An intergenerational poetry series that presents both the mentor and the mentored: how does poetry travel from generation to generation, what are the themes, the sounds, what changes and what stays the same. Filmed with a live audience at the PhillyCAM Studio, the program will be edited and broadcast at a later date. 

 Sonia Sanchez – poet, activist, scholar—was the Laura Carnell Professor of English and Women’s Studies at Temple University. She is the recipient of both the Robert Frost Medal for distinguished lifetime service to American poetry and the Langston Hughes Poetry Award. One of the most important writers of the Black Arts Movement, Sanchez is the author of sixteen books, a contributing editor to Black Scholar and The Journal of African Studies, and editor of We Be Word Sorcerers. She is Poet Laureate of the City of Philadelphia, and has taken on the mentorship of two young poets: “I have judged many, many poetry contests and I’ve been known by people who have led those contests that I can’t choose one person. They kept saying, ‘You gotta have one person here.’ Although we have one person, I explained to the runner up that she would be reading her poetry with us around the city. I think that’s important. It’s not one person someplace…We’re gonna have the two of them reading in the city of Philadelphia.”

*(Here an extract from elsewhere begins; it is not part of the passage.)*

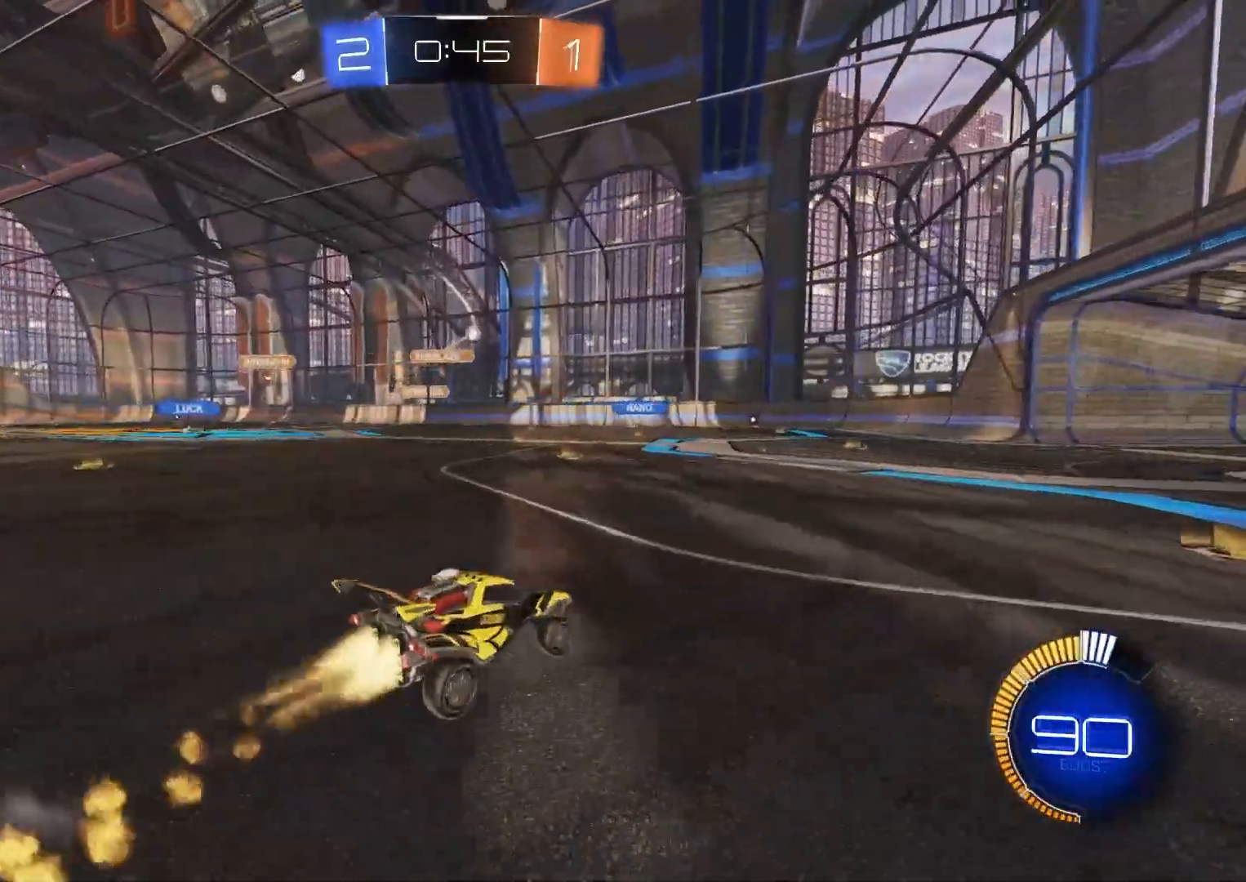
{"buttons": ["CROSS", "CIRCLE", "R2"], "left_stick": "down-left", "right_stick": "center", "events": [[67, "left_stick", "center"], [150, "CIRCLE", "up"], [250, "left_stick", "left"], [333, "CROSS", "down"], [333, "left_stick", "down"], [417, "CIRCLE", "down"], [500, "left_stick", "down-left"]]}
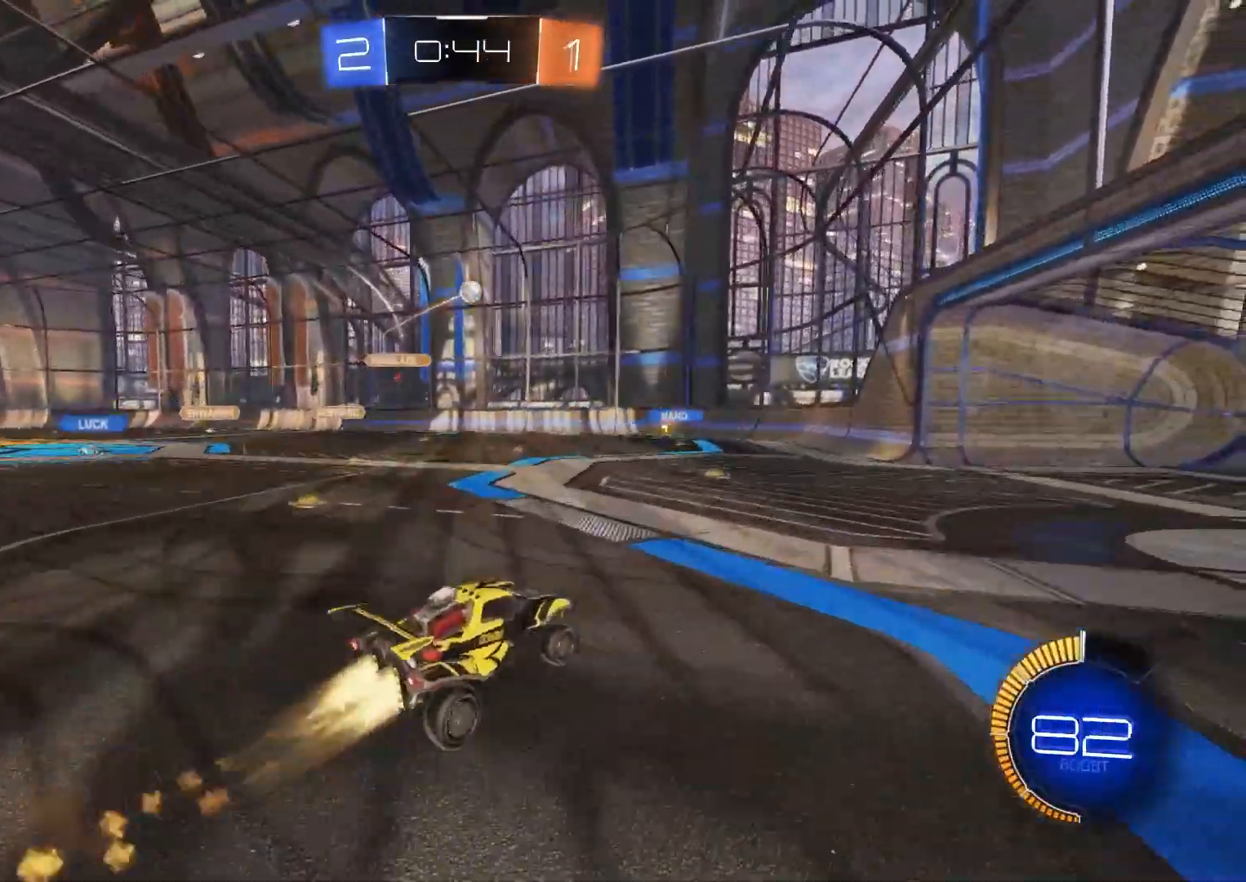
{"buttons": ["CIRCLE", "R2"], "left_stick": "center", "right_stick": "center", "events": [[67, "CROSS", "up"], [100, "left_stick", "center"], [133, "CROSS", "down"], [183, "left_stick", "down"], [283, "L1", "down"], [350, "left_stick", "center"], [383, "CROSS", "up"], [417, "L1", "up"]]}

Sanchez continued: “Hear the sound of these young poets’ rhythm on our teeth this year. Hear the sound of beauty on their breast this year as their poems explode from clouds, and kneecaps, and veins, and eyes. As their tongues embroider us with their pyramids. I want you to understand that I take it seriously, this whole idea of mentoring two young people. They’ll be hanging out with me.”

Siduri Beckman is a student at Julia R. Masterman School who aspires to be a district attorney and eventually a Supreme Court justice. A six-member committee selected two finalists, and the city’s first poet laureate, Sonia Sanchez, made the final decision. “I really think [poetry] can be used to help teens with issues,” said Beckman, who sleeps with a pen and adhesive notes near her bed and spends her free time reading, writing short stories and doing community service. “A lot of grown-ups don’t always understand what teenagers feel. Poetry is this super-raw form of expression [in which] teenagers can talk about the issues that they face.”

Jaya Montague, Philadelphia Young Playwrights Youth Council Member and student at the Philadelphia High School for Creative and Performing Arts has been writing since she was five years old. “I just want to thank everybody who’s ever supported my writing because I’ve been writing since probably kindergarten. My Aunt Sandy who’s not here who, in the summer time, would sit down and make me write for three hours, which I hated, but then I grew to love writing. I’d like to thank my mother who’s always been there for me — through everything; my grandmother, without the strength that she had I wouldn’t be where I am today.”